Wesentlicher Unterschied ist aus meiner Sicht eigentlich nur, dass im letzteren Fall eben noch weitere Threads mit Client/Server-Kommunikation laufen.

Hat vielleicht jemand eine Idee, was ich da machen kann?


----------



## SlaterB (4. Apr 2011)

der StackTrace zeigt zweifelsfrei, dass du von der main Methode aus (die du genialerweise nicht postest?!, obwohl du selber schon weißt dass die Programme einzeln funktionieren?!) Client.run() direkt aufrufst, statt einen Thread zu starten (start(); ),
es ist also streng zu vermuten, dass kein Server da ist, weil du den erst nach dem Client startest,

selbst wenn nebenläufig, solltest du zur Sicherheit dem Server 1-2 Sekunden Vorsprung geben, Thread.sleep(1000); wartet,
und verwende Ausgaben!
System.out.println("Server.run startet")
...
System.out.println("Server.socket.acceept kommt gleich dran")
...
usw.


----------



## Cottonwood (4. Apr 2011)

Danke für die Antwort.

Du hattest Recht: ich hatte im Aufruf aus Versehen die run-Methoden direkt aufgerufen. Jetzt läuft das.
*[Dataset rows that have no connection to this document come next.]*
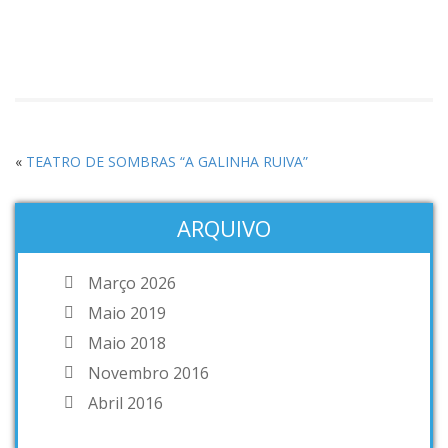
«
TEATRO DE SOMBRAS “A GALINHA RUIVA”
ARQUIVO
Março 2026
Maio 2019
Maio 2018
Novembro 2016
Abril 2016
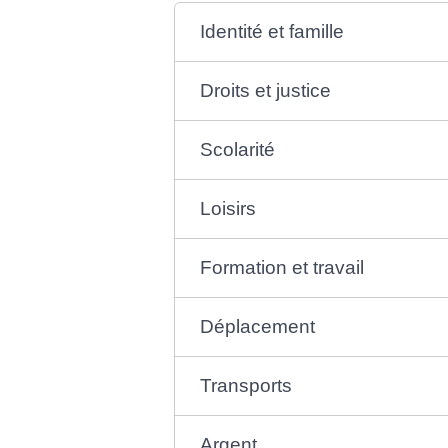
Identité et famille
Droits et justice
Scolarité
Loisirs
Formation et travail
Déplacement
Transports
Argent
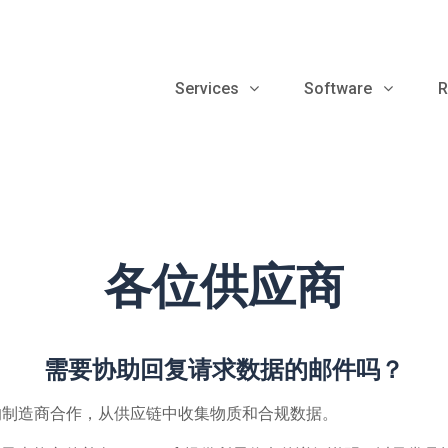
Services
Software
R
各位供应商
需要协助回复请求数据的邮件吗？
制造商合作，从供应链中收集物质和合规数据。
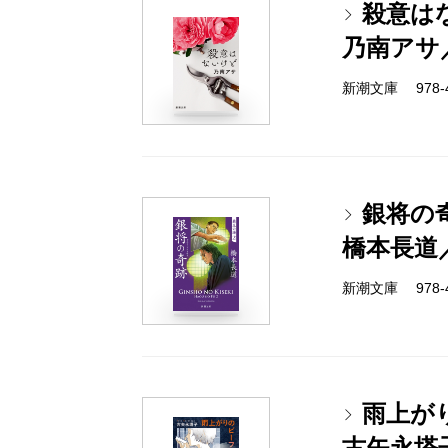
殺意は
乃南アサ
新潮文庫 978-4-
銀将の
橋本長道
新潮文庫 978-4-
雨上が
古矢永塔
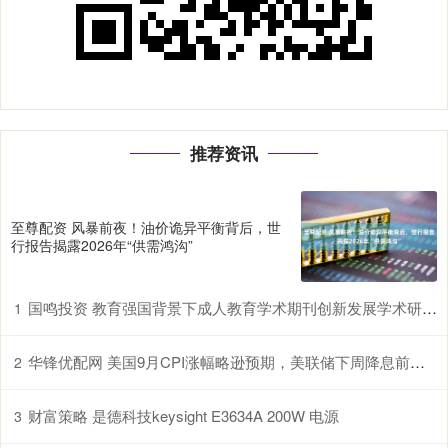
推荐资讯
至尊配资 风暴前夜！油价诡异平衡背后，世
行报告揭露2026年“供需鸿沟”
国鸣投资 教育强国背景下成人教育学术期刊创新发展学术研讨会在山东开放大学召开
1
华锋优配网 美国9月CPI涨幅略逊预期，美联储下周降息前景更加明朗
2
财富策略 是德科技keysight E3634A 200W 电源
3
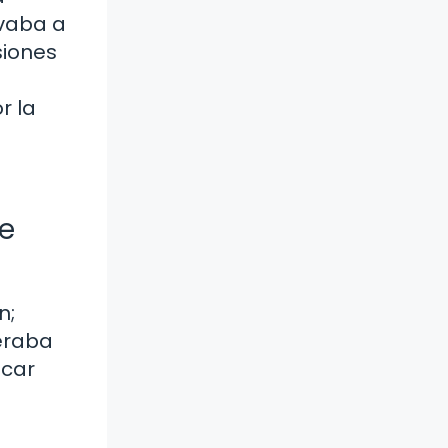
ivaba a
siones
r la
de
n;
eraba
lcar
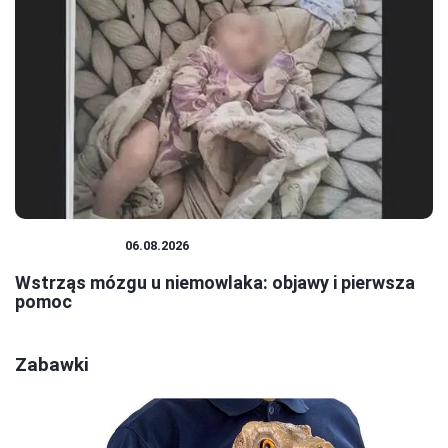
NIEMOWLĘTA
06.08.2026
Wstrząs mózgu u niemowlaka: objawy i pierwsza
pomoc
Zabawki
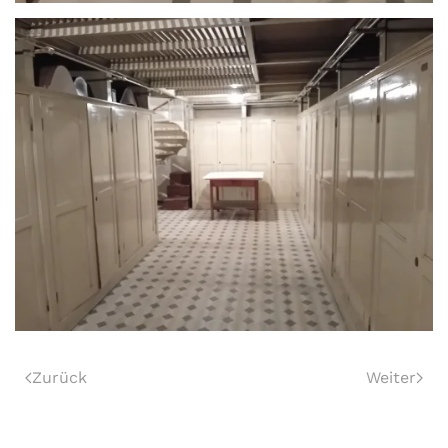
Zurück
Weiter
Das erledigt aber leider nicht mein eigentliches Problem. Das Programm ist leider viel komplexer und dadurch hier unmöglich vollständig darzulegen.

Wesentlicher Unterschied ist, dass der Server beliebig viele Clients bedienen können muss. Daher ist der Ablauf natürlich anders. Er kann nicht warten, weil er ja alle Clients bedienen muss.
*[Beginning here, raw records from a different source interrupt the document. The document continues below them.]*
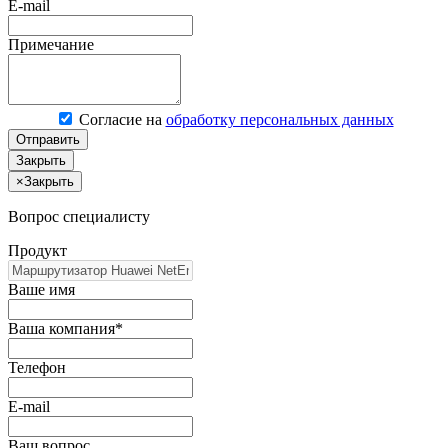
E-mail
Примечание
Согласие на
обработку персональных данных
Отправить
Закрыть
×
Закрыть
Вопрос специалисту
Продукт
Ваше имя
Ваша компания*
Телефон
E-mail
Ваш вопрос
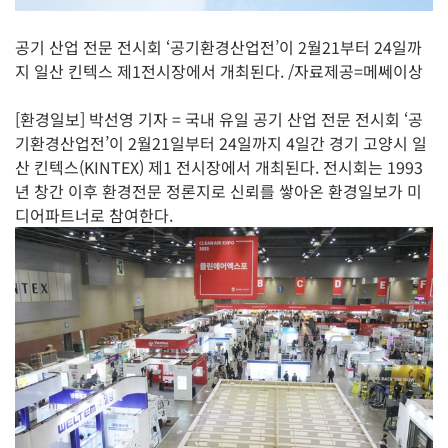
공기 산업 전문 전시회 ‘공기환경산업전’이 2월21부터 24일까
지 일산 킨텍스 제1전시장에서 개최된다. /자료제공=메쎄이상
[환경일보] 박선영 기자 = 국내 유일 공기 산업 전문 전시회 ‘공
기환경산업전’이 2월21일부터 24일까지 4일간 경기 고양시 일
산 킨텍스(KINTEX) 제1 전시장에서 개최된다. 전시회는 1993
년 창간 이후 환경전문 정론지로 신뢰를 쌓아온 환경일보가 미
디어파트너로 참여한다.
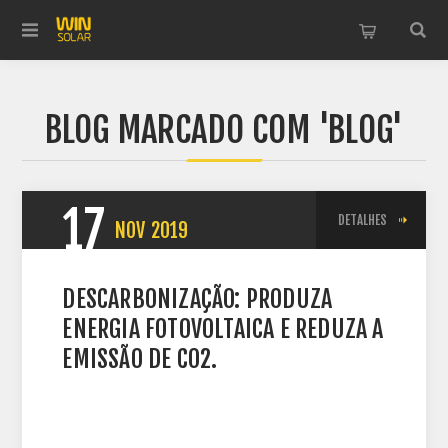
BLOG MARCADO COM 'BLOG'
17
DETALHES
NOV
2019
DESCARBONIZAÇÃO: PRODUZA
ENERGIA FOTOVOLTAICA E REDUZA A
EMISSÃO DE CO2.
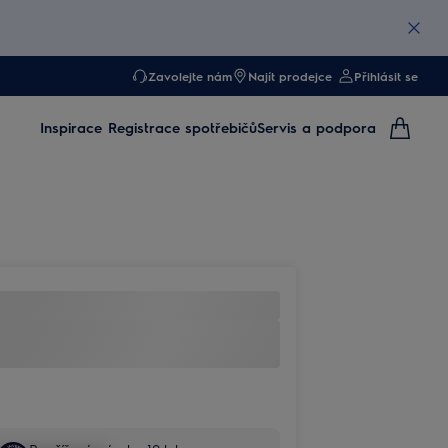
Zavolejte nám
Najít prodejce
Přihlásit se
Inspirace
Registrace spotřebičů
Servis a podpora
Ein paar Hinweise zu den Methoden:
"ErrorWindow" kann einfach mit "System.out.println" übersetzt werden. Die Methode schreibt die Meldungen je nach Parametrierung entweder in eine Datei oder in ein Fenster oder mit System.out.println.

Die Zahl hinter dem Doppelpunkt im Testprint entspricht der Zeilennummer des Testprints.

S.t() symbolisiert die Zeitdifferenz zwischen der Startzeit des Servers und der Zeit, zu der die aktuelle Meldung ausgegeben wird. Ist dem Client die Startzeit des Servers noch nicht bekannt, dann wird entweder 0 oder (wenn bekannt) die Uhrzeit des Servers ausgegeben. Letzteres macht sich durch den sehr hohen Wert bemerkbar.

Hier der Teil im Server, der die Verbindung aufbaut.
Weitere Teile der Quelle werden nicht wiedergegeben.